Residential real estate finance is ill and getting worse. I cautioned that the elixir that got us into this mess should be removed for a robust private market solution but the mix makers upped the dosage. It’s gonna make us even more sick.
Last year, I saw an opportunity to finance energy efficient improvements, specifically solar panels. My motives weren’t a political demonstration but rooted in financial analysis. Often, an investment in a solar panels installation returns as much as 15% annually through cost savings. Prescient building contractors reworked business plans to meet the expected demand. The global warming religion heightened awareness to self-produced energy systems and California consumers want in. The challenge is that little if any home improvement capital exists in the mortgage market; that spelled opportunity for me.

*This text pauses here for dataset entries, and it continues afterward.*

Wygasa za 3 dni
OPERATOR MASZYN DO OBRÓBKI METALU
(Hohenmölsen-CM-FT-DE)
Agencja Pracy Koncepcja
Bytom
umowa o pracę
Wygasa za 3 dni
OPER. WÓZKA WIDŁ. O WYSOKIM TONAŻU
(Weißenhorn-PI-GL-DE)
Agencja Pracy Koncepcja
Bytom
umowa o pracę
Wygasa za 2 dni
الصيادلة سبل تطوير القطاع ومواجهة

I taught some of these contractors how to structure, price, and make junior loans, to finance their work. Armed with my database of investors, I started a small secondary market for these “solar loans”. The contractor would make a loan, hire me to sell that loan to an investor, and pay me a fee for arranging that sale from the proceeds. The loan was cross-collateralized by the subject property and an assignation of tax credits to the lender. The loans averaged $25,000 and I intended to build up a servicing portfolio, earning a fee to collect payments and remit them to the investors.
What I didn’t realize was that I had a competitor, a competitor that had a lot more money and influence than I did. This competitor is able rewrite laws to its advantage, so that it had a first lien position, which is assumable by a purchasing homeowner. My loans were junior liens with a due-on-sale clause. That competitor is the PACE program, armed with $150 million of Federal money and the borrowing power of states and municipalities.
That’s a formidable foe for a small-town mortgage broker and his retired golf-buddy investors. Needless to say, I abandoned the idea last month. Today, there’s hope for my little venture. The PACE program forgot that the existing secondary mortgage market doesn’t take kindly to being pushed around:
But in May, Fannie Mae and Freddie Mac, which buy and resell most mortgage loans in the country, said they might not buy any mortgages for properties participating in the programs, and didn’t tell lenders how to deal with properties that already have such loans.
That undercut one of the key points of the program — the idea that installing solar panels wouldn’t be a problem when it’s time to sell the house. The city held back on its plans to give out loans. The statewide program was put on hold.
“We’ve been working on this program about 18 months,” Sanders said. “We got it ready to go, and all of a sudden the issue comes up with Fannie and Freddie.”
For the mortgage agencies, the question is basic: Who should be paid first if there’s a default? Government liens, like those that pay for the solar panels and other improvements, generally should be paid first, they say. But Fannie and Freddie won’t guarantee mortgages if someone else will be paid first. They fear taxpayers will lose out if the house faces foreclosure.
That’s caused problems for a few of the several thousand people around the country who have already taken advantage of the program but want to sell their homes. Some mortgage lenders have demanded that the loans be paid off before they write a new mortgage.
The political class is furious that it can’t push an agenda, through real estate finance concessions, even though the “agenda” is profitable enough for capital investment from the private sector. The political class wants homeowners to get a no money down deal with a bribe (tax credit). We offer a chance for the homeowner to pay off his solar improvements in ten years or less.
I thought this loan product could build up a $50 million servicing portfolio in 2-3 years. I saw a chance to build a business and hire 10-15 employees. I thought we could help homeowners to reduce their reliance on the local electric monopoly and earn a healthy return on the capital improvements they made. I expected to help a couple of hundred retirees earn an above average return on their money.
My personal experience with the government crowding of business is but a small example of the larger problem with the economy. Investors and entrepreneurs hate political uncertainty and “competing against the G” is something no profitable concern can do. If we’re not careful, the government will control more than half of the economic activity in this country. Then, there’s no turning back.
James Malanowski says:
So the opportunity has opened back up for you now that Fannie won’t buy those loans, right?
Sounds like you have/had a solid plan.
July 3, 2010 — 1:55 pm
Brian Brady says:
I think so, James. It might be an even better opportunity now that there are a few thousand people who are frustrated with PACE. It will be tough to scale up quickly with big money investors because of the uncertainty created but my golf-buddy trust deed types will be all over it.
July 3, 2010 — 5:51 pm
David Losh says:
We have have worked on properties for forty years and tried all kinds of innovative stuff for financing. Usually in the world of $30K, and below, with up to $120K. It’s a tough nut to crack.
Solar panels are one of those things that have made sense to me for a very long time. I would think there would be rebate money available, and a market niche to claim it, or the tax credits.
I’m just suggesting, and I don’t know what the laws are in Arizona, but I have thought a lease to own, or a rental agreement would work best.
We have found that to finance a remodeling it’s best to keep it at 3, 5, 7, or 10 years. If people want us to float it we need to get paid. Once you do the work to the property it’s hard to repossess, but panels have seemed to be a better thing. It’s like the Dish, only hard wired.